第28話028「『オメガちゃんねる』爆誕」



「チャンネル名⋯⋯どうしよ?」


 現在、俺は『Dストリーマー登録専用ボックス』で一人固まっていた。


「い、いや、チャンネル名も何ももっと肝心なことを決めてなかった⋯⋯」


 タケルはさらにチャンネル名よりももっと肝心なことを決めていなかった事実に気づく。

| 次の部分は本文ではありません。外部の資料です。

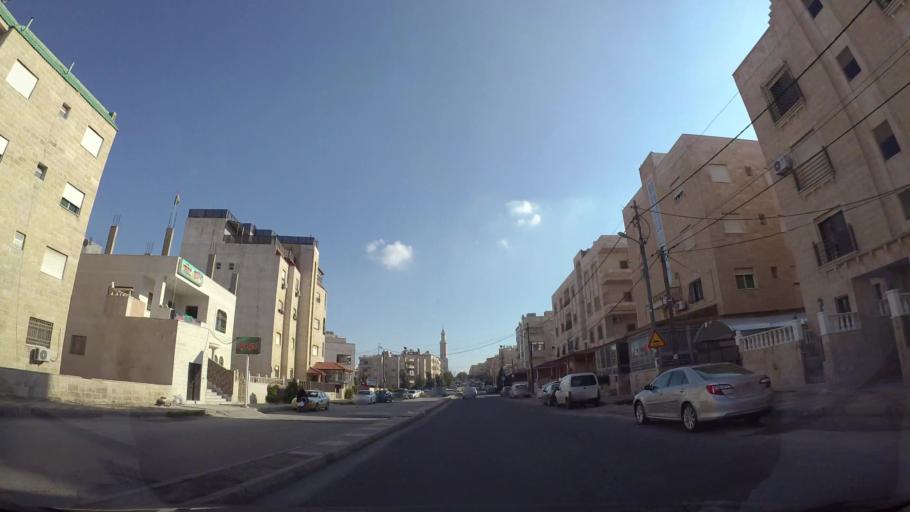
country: JO
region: Amman
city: Amman
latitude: 31.9824
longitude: 35.9460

「へ、変装して探索者シーカー活動する俺の名前⋯⋯どうしよ?」


 そう、タケルはそのことをすっかり忘れていた。ここに来て、ノリで決めてきたツケが回ってきたわけである。


「やっべ⋯⋯どうしよ? 名前⋯⋯名前か〜。それが決まらないとチャンネル名も何もないじゃん」


 ここへきて、やっと変装して活動する自分自身の名前を決めないとチャンネル名など決められるわけもないことに気づく。

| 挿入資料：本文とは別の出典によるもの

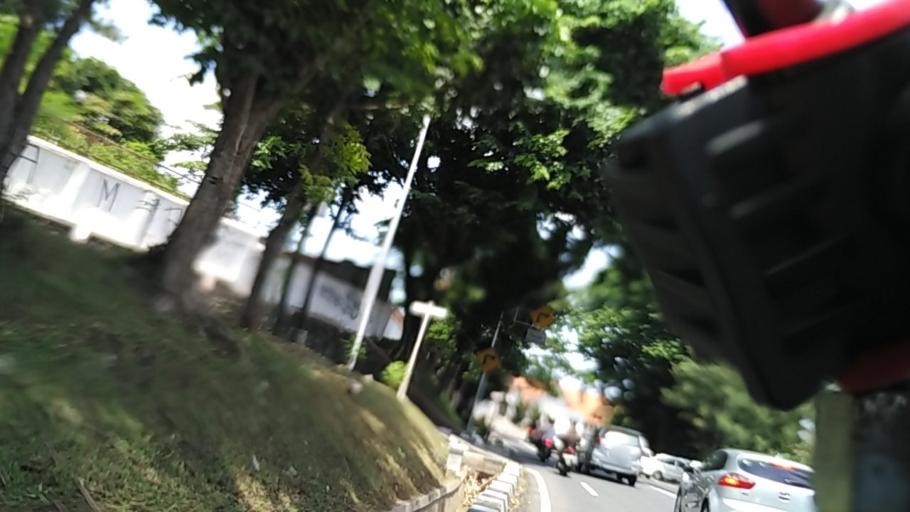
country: ID
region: Central Java
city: Semarang
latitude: -6.9984
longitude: 110.4058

「やっぱ名前は『コードネーム』みたいなのがいいなぁ、アルファとかベータとか⋯⋯」


 そういや、ラノベとかでギリシャ文字のアルファベット表記の名前とか聞いたことがある。うむ、特によくはわからないがやっぱいいよね。


 ということで、タケルはネットでギリシャ文字のアルファベット表記をいろいろと調べた結果、


「こ、これだ! かっこいい⋯⋯これしかない!」


 タケルが興奮気味にそのギリシャ文字のアルファベット表記に目がいった。


「俺の探索者シーカー活動での名前は⋯⋯『オメガ』だ!」


 良い! 良いじゃないか! 何か謎の人物っぽい響きじゃないか!


「やっぱこういうのだよな。正体隠して暗躍するダークヒーローの名前って」


 どうやら、タケルの中では探索者シーカー活動で『チェック柄の長袖シャツとジーパンに、サングラスとマスクをかけた人物』は『ダークヒーロー』というイメージになるらしい。

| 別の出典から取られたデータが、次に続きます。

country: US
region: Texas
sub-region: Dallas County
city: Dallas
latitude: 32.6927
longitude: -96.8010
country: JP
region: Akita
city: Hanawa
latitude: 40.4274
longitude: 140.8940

「よし、それじゃあ早速『オメガ』の格好でチャンネルのアイコン用写真を撮ろう!」


 そう言って、タケルはサングラスとマスクをかけて全身鏡を見た(ちなみに、この部屋には写真を撮る人も多いので全身鏡が置いてある)。


「か、かっこ⋯⋯いい!」


 これは、予想以上じゃないか? イメージはしていたがすごくミステリアスなダークヒーローそのものじゃないか?!


 と、タケルが自分の変装した格好を見て感動する。


「よ、よし! それじゃあ、今度はチャンネル名だが⋯⋯これももう決まったようなもんだな!」


 そう言うと、タケルがYo!Tubeのチャンネル名欄に入力していく。


「オメガチャンネル⋯⋯と。あ、待てよ?『オメガ』がカタカナだから『チャンネル』はひらがなにしたほうが見やすいな」


 タケルのYo!Tubeチャンネル『オメガちゃんねる』が爆誕した瞬間であった。



********************



「とりあえず、正体を知られてはいけないので一旦元の格好に戻ろう」


 ということで、タケルはサングラスとマスクを外してバッグに入れる。


 その後、部屋を出てアプリのインストールとチャンネル登録が終わったことを受付の美人お姉さんに伝えに行く。


「終わりましたー」

「お疲れ様です。ちょうどドローンカメラも用意できてますよ」


 そう言って、お姉さんが受付ですでにドローンカメラを準備していた。仕事が早い。


「あとは、操作説明ですが⋯⋯まあ難しくないのでここでご説明しますね」


 お姉さんが説明すると、たしかにドローンカメラに関しては説明の必要はほとんどなかった。なぜなら、ドローンカメラには『録画ボタン』しかなかったからだ。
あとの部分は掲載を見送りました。